Apesar do declínio na sessão, o Ibovespa ainda caminha para mais um desempenho mensal positivo, com alta de 5,32% em fevereiro até o momento, mais uma vez endossado pelo fluxo de estrangeiros, com o saldo no mês positivo em R$14,4 bilhões até o dia 24, segundo os dados da B3.
Wall Street corroborou o ajuste negativo no pregão brasileiro no dia, com o S&P 500, uma das referências do mercado acionário norte-americano, fechando em queda de 0,54%. A Nvidia trouxe números fortes, mas não empolgou, com alguns investidores céticos sobre as previsões de vendas da empresa.
DESTAQUES
- VALE ON recuou 0,84%, em pregão de ajustes, após cinco altas seguidas, período em que acumulou uma valorização de mais de 7%. No pior momento do dia, porém, a ação caiu mais de 3%. Na China, o contrato futuro de minério de ferro mais negociado em Dalian encerrou o dia estável.
- PETROBRAS PN fechou em alta de 0,1%, revertendo o sinal negativo visto em boa parte da sessão, marcada por volatilidade dos preços do petróleo no exterior. Investidores também acompanharam noticiário envolvendo a estatal e a Raízen. No exterior, o Brent caiu 0,14%.

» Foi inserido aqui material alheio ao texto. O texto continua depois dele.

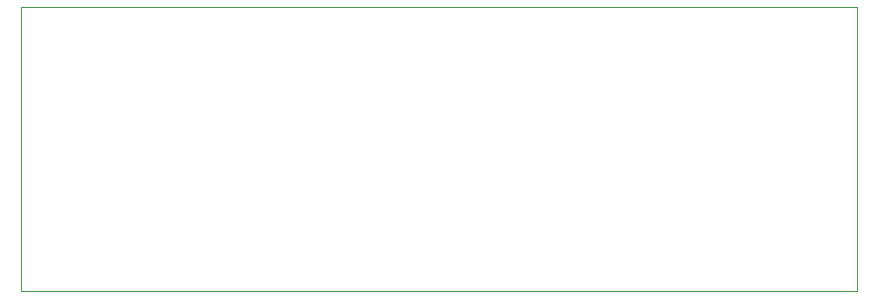
<source format=gbr>
%TF.GenerationSoftware,KiCad,Pcbnew,(6.0.1)*%
%TF.CreationDate,2022-09-28T11:42:46-07:00*%
%TF.ProjectId,BonkDaddyBoard,426f6e6b-4461-4646-9479-426f6172642e,1.1*%
%TF.SameCoordinates,Original*%
%TF.FileFunction,Profile,NP*%
%FSLAX46Y46*%
G04 Gerber Fmt 4.6, Leading zero omitted, Abs format (unit mm)*
G04 Created by KiCad (PCBNEW (6.0.1)) date 2022-09-28 11:42:46*
%MOMM*%
%LPD*%
G01*
G04 APERTURE LIST*
%TA.AperFunction,Profile*%
%ADD10C,0.050000*%
%TD*%
G04 APERTURE END LIST*
D10*
X120800000Y-50000000D02*
X120800000Y-74000000D01*
X50000000Y-50000000D02*
X120800000Y-50000000D01*
X50000000Y-74000000D02*
X120800000Y-74000000D01*
X50000000Y-50000000D02*
X50000000Y-74000000D01*
M02*

</source>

- ITAÚ UNIBANCO PN cedeu 0,25%, distante das mínimas da sessão, enquanto BRADESCO PN caiu 0,9% e BANCO DO BRASIL ON recuou 1,09%. Na contramão, SANTANDER BRASIL subiu 0,15% e BTG PACTUAL UNIT avançou 0,39%.
- NUBANK, que é listada nos Estados Unidos, recuou 9,55%, mesmo após divulgar aumento de 50% no lucro líquido do quarto trimestre em comparação com o mesmo período de 2024, para US$894,8 milhões. Analistas destacaram negativamente o custo do risco e as despesas operacionais.

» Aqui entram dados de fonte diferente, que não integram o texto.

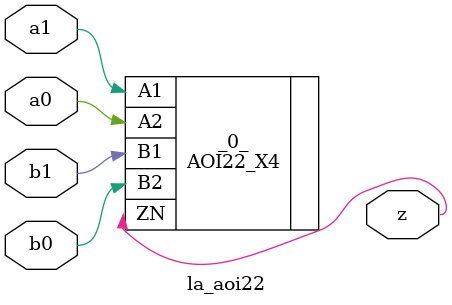
<source format=v>

/* Generated by Yosys 0.44 (git sha1 80ba43d26, g++ 11.4.0-1ubuntu1~22.04 -fPIC -O3) */

(* top =  1  *)
(* src = "generated" *)
(* keep_hierarchy *)
module la_aoi22 (
    a0,
    a1,
    b0,
    b1,
    z
);
  (* src = "generated" *)
  input a0;
  wire a0;
  (* src = "generated" *)
  input a1;
  wire a1;
  (* src = "generated" *)
  input b0;
  wire b0;
  (* src = "generated" *)
  input b1;
  wire b1;
  (* src = "generated" *)
  output z;
  wire z;
  AOI22_X4 _0_ (
      .A1(a1),
      .A2(a0),
      .B1(b1),
      .B2(b0),
      .ZN(z)
  );
endmodule

</source>
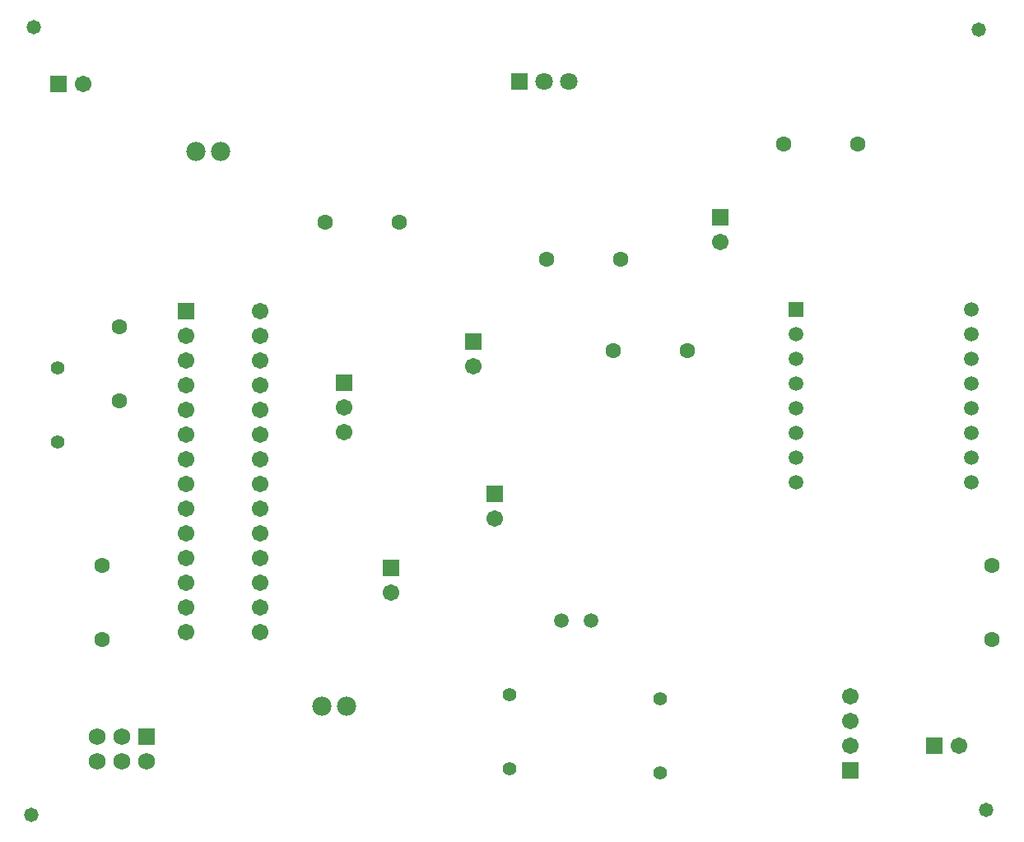
<source format=gbs>
G04*
G04 #@! TF.GenerationSoftware,Altium Limited,Altium Designer,22.3.1 (43)*
G04*
G04 Layer_Color=16711935*
%FSLAX43Y43*%
%MOMM*%
G71*
G04*
G04 #@! TF.SameCoordinates,807CCD13-CB5B-4CC3-81D7-37C4D7C0FF8C*
G04*
G04*
G04 #@! TF.FilePolarity,Negative*
G04*
G01*
G75*
%ADD15C,1.473*%
%ADD16R,1.703X1.703*%
%ADD17C,1.703*%
%ADD18R,1.703X1.703*%
%ADD19C,1.803*%
%ADD20R,1.803X1.803*%
%ADD21C,1.603*%
%ADD22C,1.511*%
%ADD23R,1.511X1.511*%
%ADD24C,1.981*%
%ADD25C,1.403*%
%ADD26C,1.503*%
%ADD27R,1.753X1.753*%
%ADD28C,1.753*%
D15*
X3048Y2540D02*
D03*
X101219Y3048D02*
D03*
X100457Y83312D02*
D03*
X3302Y83566D02*
D03*
D16*
X40005Y27940D02*
D03*
X35179Y46990D02*
D03*
X50673Y35560D02*
D03*
X73914Y64008D02*
D03*
X48514Y51181D02*
D03*
X87249Y7112D02*
D03*
D17*
X40005Y25400D02*
D03*
X35179Y44450D02*
D03*
Y41910D02*
D03*
X8382Y77724D02*
D03*
X50673Y33020D02*
D03*
X26543Y21336D02*
D03*
Y23876D02*
D03*
Y26416D02*
D03*
Y28956D02*
D03*
Y31496D02*
D03*
Y34036D02*
D03*
Y36576D02*
D03*
Y39116D02*
D03*
Y41656D02*
D03*
Y44196D02*
D03*
Y46736D02*
D03*
Y49276D02*
D03*
Y51816D02*
D03*
Y54356D02*
D03*
X18923Y21336D02*
D03*
Y23876D02*
D03*
Y26416D02*
D03*
Y28956D02*
D03*
Y31496D02*
D03*
Y34036D02*
D03*
Y36576D02*
D03*
Y39116D02*
D03*
Y41656D02*
D03*
Y44196D02*
D03*
Y46736D02*
D03*
Y49276D02*
D03*
Y51816D02*
D03*
X73914Y61468D02*
D03*
X48514Y48641D02*
D03*
X98425Y9652D02*
D03*
X87249Y14732D02*
D03*
Y12192D02*
D03*
Y9652D02*
D03*
D18*
X5842Y77724D02*
D03*
X18923Y54356D02*
D03*
X95885Y9652D02*
D03*
D19*
X58293Y77978D02*
D03*
X55753D02*
D03*
D20*
X53213D02*
D03*
D21*
X88011Y71501D02*
D03*
X80391D02*
D03*
X12065Y52705D02*
D03*
Y45085D02*
D03*
X40894Y63500D02*
D03*
X33274D02*
D03*
X101854Y20574D02*
D03*
Y28194D02*
D03*
X62865Y50292D02*
D03*
X70485D02*
D03*
X56007Y59690D02*
D03*
X63627D02*
D03*
X10287Y20574D02*
D03*
Y28194D02*
D03*
D22*
X99695Y36703D02*
D03*
X81661D02*
D03*
X99695Y54483D02*
D03*
Y39243D02*
D03*
X81661D02*
D03*
X99695Y51943D02*
D03*
X81661D02*
D03*
X99695Y41783D02*
D03*
Y49403D02*
D03*
X81661D02*
D03*
Y41783D02*
D03*
X99695Y44323D02*
D03*
Y46863D02*
D03*
X81661Y44323D02*
D03*
Y46863D02*
D03*
D23*
Y54483D02*
D03*
D24*
X22479Y70739D02*
D03*
X19939D02*
D03*
X35433Y13716D02*
D03*
X32893D02*
D03*
D25*
X5715Y40894D02*
D03*
Y48514D02*
D03*
X67691Y14478D02*
D03*
Y6858D02*
D03*
X52197Y14859D02*
D03*
Y7239D02*
D03*
D26*
X57505Y22479D02*
D03*
X60605D02*
D03*
D27*
X14859Y10541D02*
D03*
D28*
Y8001D02*
D03*
X12319Y10541D02*
D03*
X9779D02*
D03*
X12319Y8001D02*
D03*
X9779D02*
D03*
M02*

</source>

- AXIA ON avançou 1,43%, atenuando a pressão negativa sobre o Ibovespa, em dia positivo no setor e tendo no radar a divulgação do balanço do quarto trimestre, após o fechamento do mercado. O índice do setor elétrico na B3 fechou com elevação de 1,2%.
- EMBRAER ON subiu 2,03%, também atuando como um contrapeso ao viés negativo, em dia de recuperação. No mês, porém, ainda acumula um declínio de 2,67%.

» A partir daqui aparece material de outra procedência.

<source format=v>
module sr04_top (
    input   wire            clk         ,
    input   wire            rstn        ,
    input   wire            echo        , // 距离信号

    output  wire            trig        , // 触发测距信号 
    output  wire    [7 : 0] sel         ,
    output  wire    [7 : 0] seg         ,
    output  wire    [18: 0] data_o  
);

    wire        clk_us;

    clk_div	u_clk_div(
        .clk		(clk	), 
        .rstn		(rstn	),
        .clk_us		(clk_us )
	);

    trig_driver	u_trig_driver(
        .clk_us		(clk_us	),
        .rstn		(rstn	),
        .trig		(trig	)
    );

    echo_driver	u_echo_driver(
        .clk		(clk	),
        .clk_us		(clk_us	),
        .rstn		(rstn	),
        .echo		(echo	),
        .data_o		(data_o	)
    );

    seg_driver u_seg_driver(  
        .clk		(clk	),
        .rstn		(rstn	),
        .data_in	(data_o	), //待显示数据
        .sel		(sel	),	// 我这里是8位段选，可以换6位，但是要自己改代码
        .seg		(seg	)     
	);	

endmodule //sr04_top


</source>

- MARCOPOLO ON avançou 5,56%, após resultado acima do esperado no quarto trimestre, com lucro líquido de R$341,7 milhões. A administração antecipou um desempenho morno nas entregas domésticas no primeiro trimestre e uma recuperação mais forte de volumes apenas no segundo semestre do ano.
- REDE D'OR ON perdeu 4,53%, um dia após balanço. Na visão do BTG Pactual, as expectativas estavam altas demais. A administração sinalizou começo de ano forte e espaço de melhora na margem hospitalar. No setor de saúde, HAPVIDA ON, que renovou mínimas históricas no começo da semana, subiu x,xx%.
- WEG ON caiu 1,79%, com executivos estimando em teleconferência com analistas que a margem de lucros em 2026 deve ficar dentro da média dos últimos três anos, ao redor de 22%, enquanto a expectativa inicial de crescimento de receita de dois dígitos baixos pode não se concretizar.
- COPASA ON recuou 2,68%, após divulgar lucro líquido de R$337 milhões no quarto trimestre. Em meio a expectativas sobre a potencial privatização da companhia de saneamento, o CEO disse que a Copasa está em fase final de trâmites para contrato com Belo Horizonte.